> **Prompt**
Extract every line from the records below that contains the word "Score".

> **Records for the exercise**
##############################

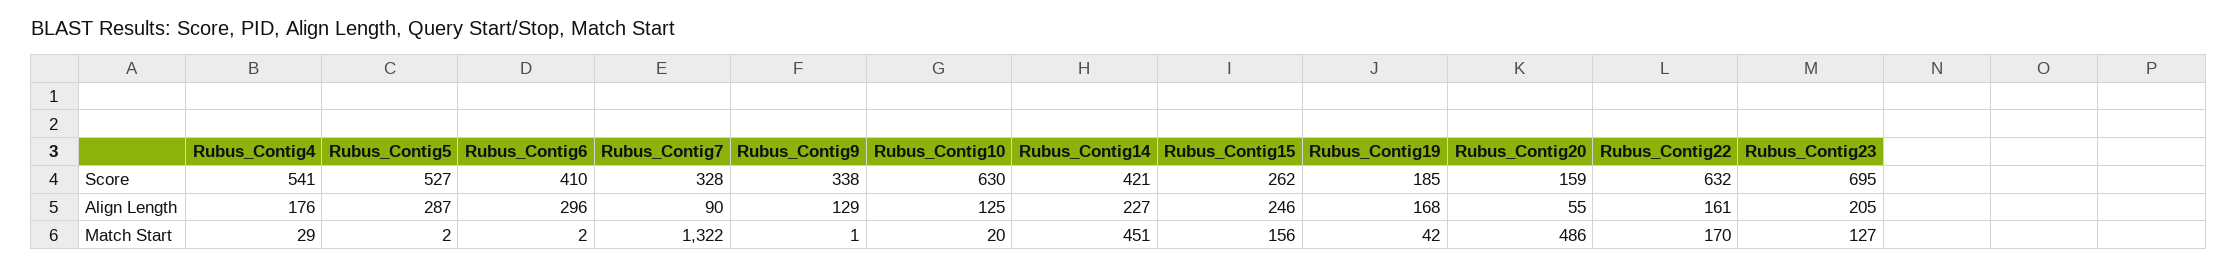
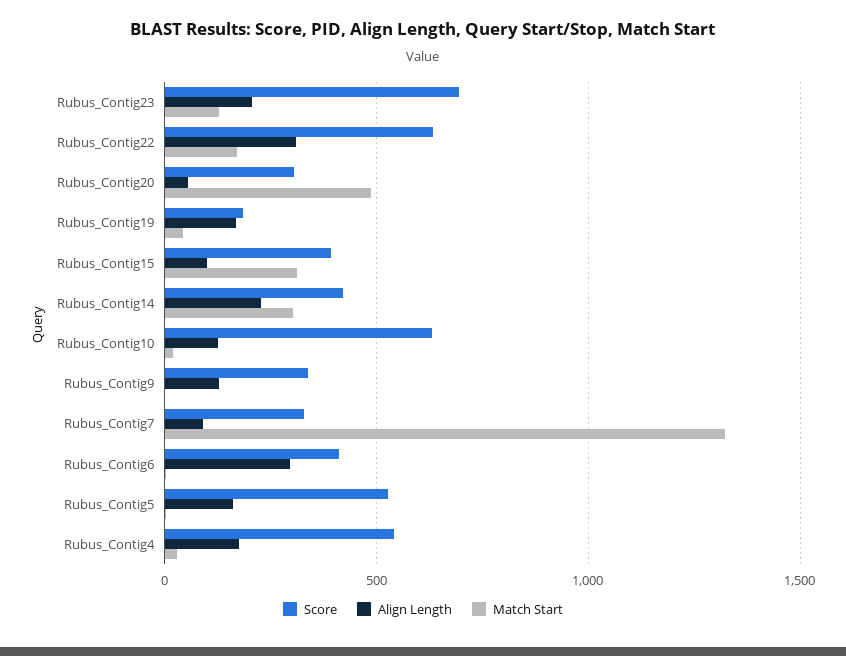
Score, Rubus_Contig15: 262 -> 400
Score, Rubus_Contig20: 159 -> 300
Align Length, Rubus_Contig5: 287 -> 150
Align Length, Rubus_Contig15: 246 -> 100
Align Length, Rubus_Contig22: 161 -> 300
Match Start, Rubus_Contig14: 451 -> 300
Match Start, Rubus_Contig15: 156 -> 300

##############################

> **Response below**
Score, Rubus_Contig15: 262 -> 400
Score, Rubus_Contig20: 159 -> 300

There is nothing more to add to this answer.